Filed under: Democracy & Governance |

black woman using phone

 

Indeed, the world is evolving every day. I would not be far from the truth if I claim that technology-wise, the world is advancing on per second billing! Corrected me if I’m wrong but that is not the issue for today. Something you are known for as a guru today suddenly becomes archaic tomorrow; and the hero of today will be addressed as ‘old school’ tomorrow. It is such a funny world. This tremendous advancement in technology has come with many blessings and challenges as well.

For the old people who are still trapped in the old ways of doing things, technology is a nightmare. But for us the youths, it is indeed a blessing. It has simplified many things that our forefathers used to present as a big deal.

I remember those days when the only platform you could chat with someone was on Yahoo! Messenger. This was actually preceded by letter writings, a period when post office attendants were on the same pedestal with rock stars.

When phones were introduced to Nigeria, the development heralded an era when you could call someone to confirm if they were around before hitting the road to visit them at home.
Communication was made easy after we left the era of land phones, which of course only a few homes could afford. Let me quickly fast forward to this new media age. Blogs, Instagram, Twitter, Facebook, Whatsapp and other social media platforms are now the big deal.

These things have come with numerous benefits and numerous problems too. I was speaking with an uncle who works with West African Examinations Council a few days ago, and he told me some of the reasons why passing English language has become a big problem for secondary school students lately.

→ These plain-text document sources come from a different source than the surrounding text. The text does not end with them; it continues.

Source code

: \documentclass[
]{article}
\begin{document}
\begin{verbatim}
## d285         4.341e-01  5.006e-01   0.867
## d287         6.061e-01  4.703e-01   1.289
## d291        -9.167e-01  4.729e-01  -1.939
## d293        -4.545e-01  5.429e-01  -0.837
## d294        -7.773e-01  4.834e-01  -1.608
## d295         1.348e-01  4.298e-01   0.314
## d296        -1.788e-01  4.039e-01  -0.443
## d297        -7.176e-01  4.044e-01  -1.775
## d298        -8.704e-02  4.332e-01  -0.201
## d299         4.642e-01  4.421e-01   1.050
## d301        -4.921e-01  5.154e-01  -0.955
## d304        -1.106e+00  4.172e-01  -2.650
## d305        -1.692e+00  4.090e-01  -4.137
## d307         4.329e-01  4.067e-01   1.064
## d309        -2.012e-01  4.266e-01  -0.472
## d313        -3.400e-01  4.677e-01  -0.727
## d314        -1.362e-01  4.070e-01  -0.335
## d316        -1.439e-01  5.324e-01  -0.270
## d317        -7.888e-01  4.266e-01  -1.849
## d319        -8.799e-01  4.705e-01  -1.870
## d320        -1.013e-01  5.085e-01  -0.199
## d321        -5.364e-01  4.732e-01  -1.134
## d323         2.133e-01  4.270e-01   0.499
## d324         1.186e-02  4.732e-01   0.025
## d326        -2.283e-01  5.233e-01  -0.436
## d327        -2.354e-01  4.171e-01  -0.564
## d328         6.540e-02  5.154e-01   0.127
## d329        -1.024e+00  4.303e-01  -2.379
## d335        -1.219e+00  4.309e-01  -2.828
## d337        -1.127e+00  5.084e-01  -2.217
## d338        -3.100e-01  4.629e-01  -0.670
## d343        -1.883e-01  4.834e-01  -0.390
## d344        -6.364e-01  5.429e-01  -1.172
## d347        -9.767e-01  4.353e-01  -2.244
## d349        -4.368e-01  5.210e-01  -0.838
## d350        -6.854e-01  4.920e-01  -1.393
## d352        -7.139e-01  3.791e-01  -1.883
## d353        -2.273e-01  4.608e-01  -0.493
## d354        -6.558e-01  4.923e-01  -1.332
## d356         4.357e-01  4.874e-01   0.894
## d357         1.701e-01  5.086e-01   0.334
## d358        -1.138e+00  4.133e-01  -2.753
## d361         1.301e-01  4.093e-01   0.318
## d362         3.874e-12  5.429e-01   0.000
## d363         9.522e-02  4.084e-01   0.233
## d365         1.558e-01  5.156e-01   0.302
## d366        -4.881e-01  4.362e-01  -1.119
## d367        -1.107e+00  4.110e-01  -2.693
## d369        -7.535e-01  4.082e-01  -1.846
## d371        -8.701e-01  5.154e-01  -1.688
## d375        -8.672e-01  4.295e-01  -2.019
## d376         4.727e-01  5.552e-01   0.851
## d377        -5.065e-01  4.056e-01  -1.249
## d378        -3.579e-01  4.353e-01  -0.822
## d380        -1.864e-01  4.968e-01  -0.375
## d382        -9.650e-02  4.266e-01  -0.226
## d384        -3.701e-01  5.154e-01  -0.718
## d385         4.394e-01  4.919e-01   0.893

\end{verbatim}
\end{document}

He blamed social media, stressing that students now write their exams with the shorthand codes they frequently use while chatting on Blackberry Messenger, Twitter or Facebook. I was dazed when my uncle said that some of the students would write ‘U’ instead of ‘you’ and ‘D’ where they were supposed to simply write ‘the.’

These social media platforms have also been abused; they have been used to perpetrate all manner of evils. People have been duped, raped, killed due to the influence of social media and all sorts. But then, social media has also been a blessing to many people. Some smart and creative chaps have been able to legitimately enrich themselves through it.

As an individual, you have a choice of making social media make you or mar you. The choice is absolutely yours. Internet seems to be the future of every business now. Online banking, online shopping, online this, online that. I hope that one day, a new device will be introduced that will allow people make babies online!

I’m still waiting patiently for that time. Information now circulates at a high rate. Post a picture or comment on Instagram or Twitter, for instance now, and within seconds, it is trending all over the world! That is amazing. Secrets can no longer be kept.

I commiserate with the family of the late Ooni of Ife and the entire people of Osun State. For many days after his death, there was mild drama everywhere on the true situation of things. This party would say the Ooni is dead; the other would say he is still alive. This scenario is a typical example of the disparity between our traditional culture and technology – an offspring of westernisation.

I was made to understand that before announcing the passing of an Ooni, some rituals must be carried out for a specific number of days, if not, calamity may befall the town or village as the case may be. But what is the business of new media with that?

For instance, how many Facebook users or bloggers do you intend to tell that the death of the Ooni should not be broadcasted yet? Things have changed. Information now spreads faster than anything now.

After several days of denial, the Ooni’s son eventually opened up on Wednesday that indeed, the monarch had passed away. He was only stating the obvious. It was already stale news by the time he was making the announcement. This is just an example of the many challenges that our culture and tradition are facing with technology. And fortunately or unfortunately, technology is apparently having the upper hand.

I can even say it is a won battle already. But what does the future hold if things continue this way? We need to uphold our culture and tradition, and we honestly need technology as well. So how can we strike a balance? This is a topic for another day.